In turn, Diego stood up and walked around the table. He helped her stand, and gathered her into his arms with a comforting embrace, one that lasted for several minutes while Victoria continued crying into his chest.

"All this time," she finally said through sobs, enjoying the feeling of his arms around her, "you've been right here…"

"Yes… But I couldn't tell you!" He replied. "Not without risking that De Soto and Gilberto might find out the truth."

"De Soto and Gilberto…" She repeated, drawing back a little, to look at him.

"Ignacio and I were colleagues in the University. Just before he graduated, I saw him losing some papers after an exam, and hurried to pick them up. I was trying to be of help… A professor saw their content, and realized he had been cheating. They expelled him, and he always blamed me for it." He explained. "As for Gilberto… As it turns out, his name… his true name, is De la Vega. He is my brother, Victoria."

"He is set to die tomorrow…" She uttered, just realizing the magnitude of his conundrum.

"Yes. And I can save his life. But should I? After all the pain he has caused… to me and many others… Is the fact that he was robbed of his family, lied to, and used in another's revenge enough to save him? Is the child inside Juliana's womb a reason for him to live?"

"Juliana's baby is his?"

"Yes… And he did not reject her. Inez sent her away, lying about his disinterest in her."

"How can you know that?" Victoria inquired, wiping away her tears.

"His latest servant, Jacopo, was my spy in Risendos' household. He told me."

"You had a spy in his house? Does Juliana know that he did not send her away?"

"Yes. I thought it right to tell her."

"He said something earlier today… Before he shot his mo… that woman…" Victoria corrected herself. "He said that he had killed his innocent brother."

"For all he knows, he did."

"He seemed remorseful…"

"I thought the same. But, if I intervene on his behalf, can we ever be certain that he would not try to harm us again? Could we ever trust him? He almost poisoned you…"

"What? When did he almost poison me?"

"That small bottle in the front pocket of his jacket. The night when you agreed to talk to him in private… the powder he wanted to give you was Dorodurma. Though I no longer believe he knew of its true effects… I think his plan was to bed you in order to force you to marry him."

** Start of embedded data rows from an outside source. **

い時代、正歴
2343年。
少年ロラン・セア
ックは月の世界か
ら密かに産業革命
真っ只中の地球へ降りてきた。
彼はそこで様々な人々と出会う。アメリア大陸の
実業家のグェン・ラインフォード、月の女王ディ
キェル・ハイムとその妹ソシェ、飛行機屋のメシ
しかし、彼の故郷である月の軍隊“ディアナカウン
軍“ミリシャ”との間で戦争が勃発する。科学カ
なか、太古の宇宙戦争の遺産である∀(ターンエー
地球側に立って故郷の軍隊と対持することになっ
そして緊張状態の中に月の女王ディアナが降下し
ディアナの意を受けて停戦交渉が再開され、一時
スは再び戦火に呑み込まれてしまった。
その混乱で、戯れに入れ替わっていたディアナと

"That conniving son –" she didn't finish for she just realized she'd be insulting Diego's dead mother rather than Inez. Stopping herself just in time, Victoria then thought about that incident for a short while. "But how can you know that? Only Zorro knew. Is Zorro also working for you?" She asked the young man.

"In a way…"

"In a way? In what way? Enough with the secrets, Diego! Please!"

"Well… He doesn't so much work for me as he… is… me… I am Zorro, Victoria…"

Her mouth slightly dropped open at that, then she let out a laugh. "Your father and I were just discussing the possibility of you being Zorro a few days ago! We were right?"

Diego nodded.

"That's why you encouraged me not to give up hope…"

"I certainly couldn't allow you to give up on me when I knew we'd soon be able to marry."

"Marry? We can finally get married?"

"If you'll still have me. My love for you has never wavered…" He replied.

"Of course, I'll still have you! I've spent over eight years waiting for you!"

"But I am no longer the man you once knew, Victoria. There are wounds inside me not even your love might be able to heal…"

"It doesn't matter… You are the love of my life, Diego! True, I fell in love with you before leaving California. But I also fell in love with the Count… and with Zorro. I may have not known you were both those men, but my heart still recognized you!"

A smile on his lips and tears in his eyes, he nodded, then embraced her again, kissing her on her head and holding her tight. Inwardly he gave thanks to the Lord for the wonderful woman in his arms, forgetting all about Gilberto for a while.